As the researchers intended, the participants couldn’t tell the difference between the meals, and were unaware of their varying fat content. And, while there was no overall difference in how much food each group ate, men and women with defective MC4R genes ate almost double the amount of high-fat korma than the rest of the group. Specifically, they ate 95 percent more than lean participants and 65 percent more than obese participants.

In a second phase of the study, people were given Eton mess, a traditional English dessert made of strawberries, whipped cream, and pieces of meringue. Like before, there were three options participants could choose from. The fat content was held constant for all dishes. But the low-sugar option had 8 percent calories from sugar (low); the medium-sugar option had 26 percent calories from sugar; and the high-sugar option had 54 percent calories from sugar. They ate as much as they wanted.

Both the lean and obese participants said they preferred the high-sugar Eton mess more than the other two options. Interestingly enough, those with defective MC4R liked the high-sugar dessert the least. What’s more, they ate significantly less of all three desserts compared to the other two groups.

It’s not an uncommon phenomenon: One in 100 obese people have a defect in the MC4R gene, the researchers explain in a press release. And because this pathway isn’t working properly, it can trigger a preference for high-fat food, without you even realising it, causing weight gain or contributing to your weight problem, they explain. Of course, there’s a whole slew of other genes that increase your risk of overeating and gaining weight. Check out How Your Genes Could Impact Your Fitness and Health Goals.

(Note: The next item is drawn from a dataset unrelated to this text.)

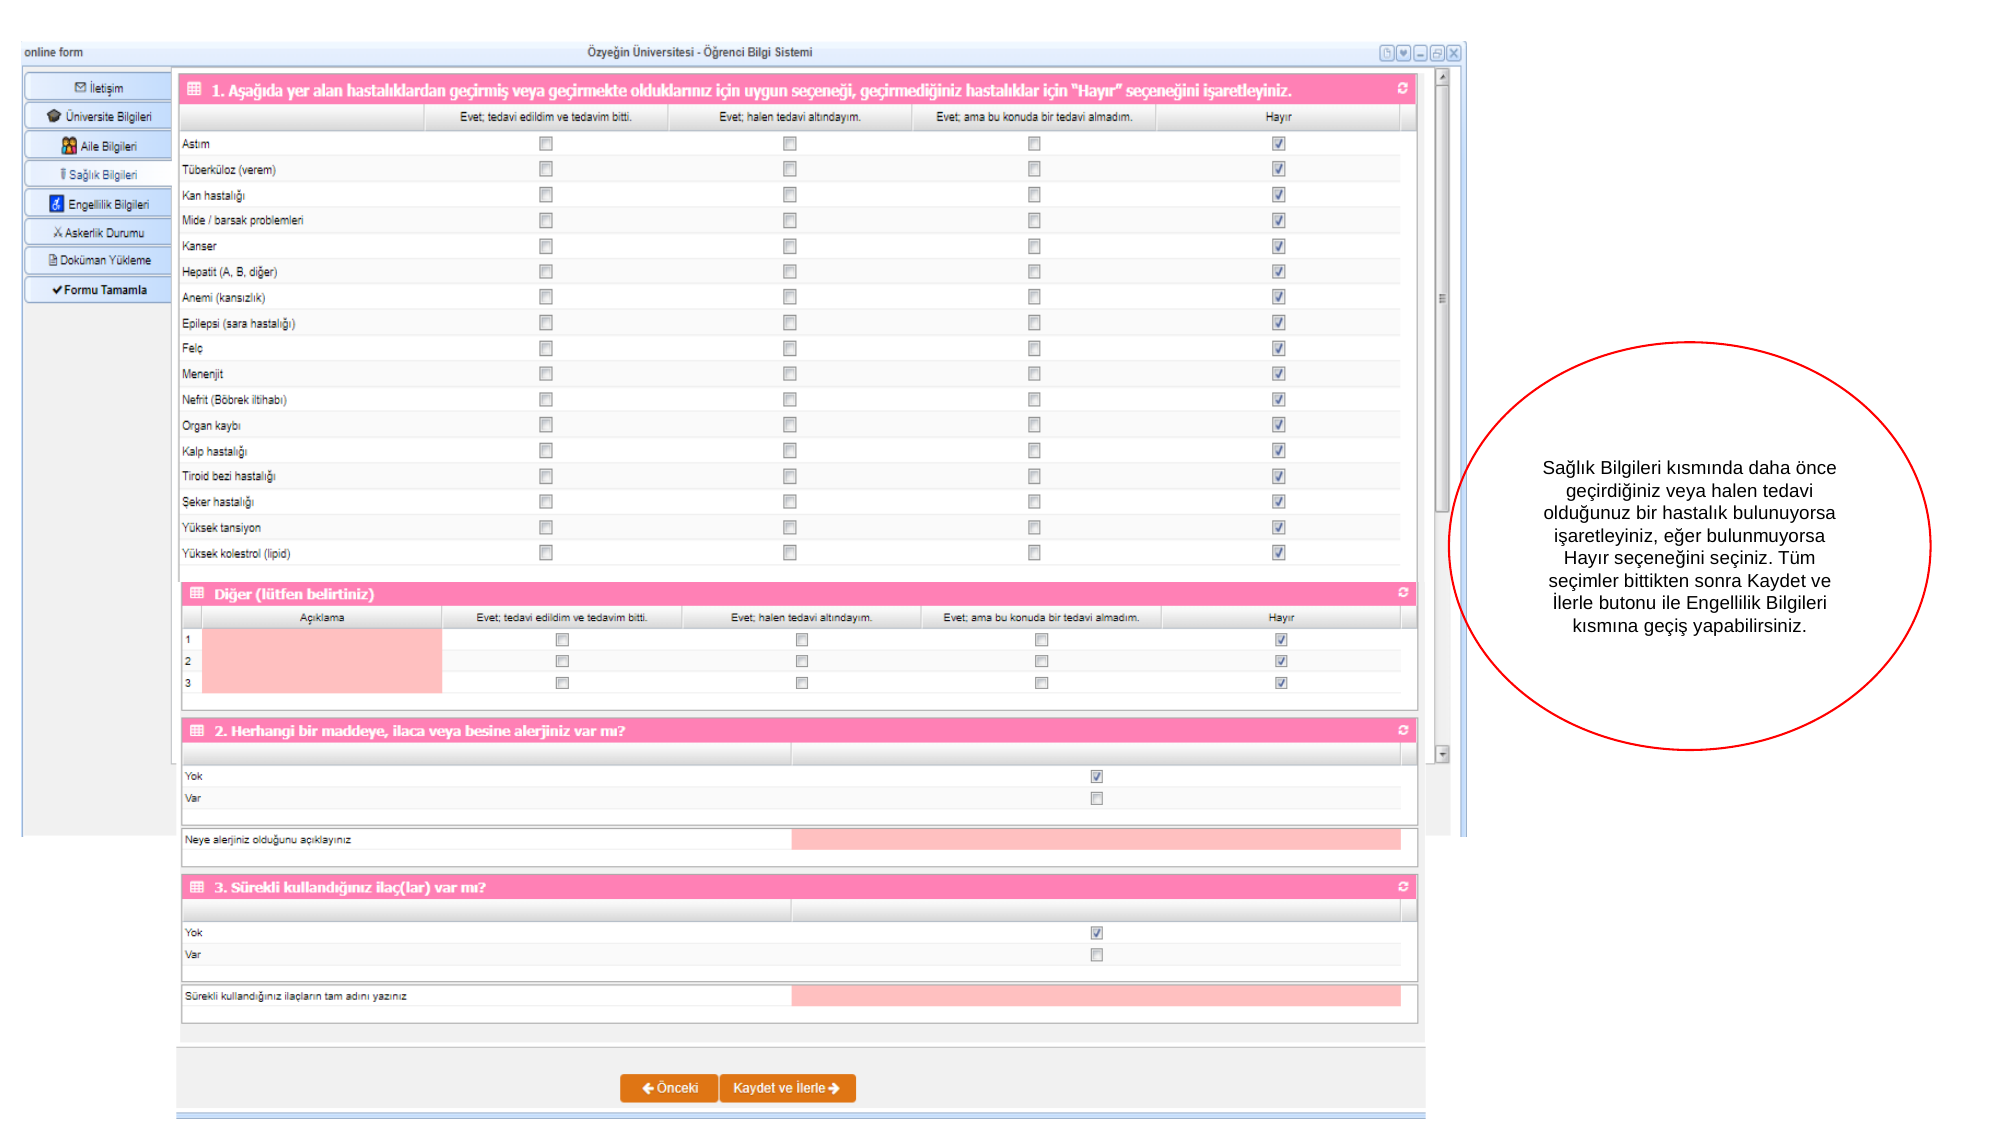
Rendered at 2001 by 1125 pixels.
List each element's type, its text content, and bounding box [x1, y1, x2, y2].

text_box Sağlık Bilgileri kısmında daha önce geçirdiğiniz veya halen tedavi olduğunuz bir hastalık bulunuyorsa işaretleyiniz, eğer bulunmuyorsa Hayır seçeneğini seçiniz. Tüm seçimler bittikten sonra Kaydet ve İlerle butonu ile Engellilik Bilgileri kısmına geçiş yapabilirsiniz. [1467, 341, 1932, 752]
picture [21, 41, 1467, 1119]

Biology and evolution influence your food choices, even more so than how appealing it looks and smells. Humans and animals are hard-wired to prefer high-fat food in order to cope with times of famine, lead study author Sadaf Farooqi said in a press release.

“When there is not much food around, we need energy that can be stored and accessed when needed: fat delivers twice as many calories per gram as carbohydrates or protein and can be readily stored in our bodies,” she explains. “As such, having a pathway that tells you to eat more fat at the expense of sugar, which we can only store to a limited extent in the body, would be a very useful way of defending against starvation.”

Not so helpful in modern times. So, make a conscious effort to keep foods high in saturated fat out of your home. Stock up on healthy fatty foods instead, like these 7. Harvard research has also shown making the switch from bad fat to unsaturated good fat can reduce your risk of death by 27 percent. Lose some weight and live longer? That’s some good motivation to avoid caving to cravings.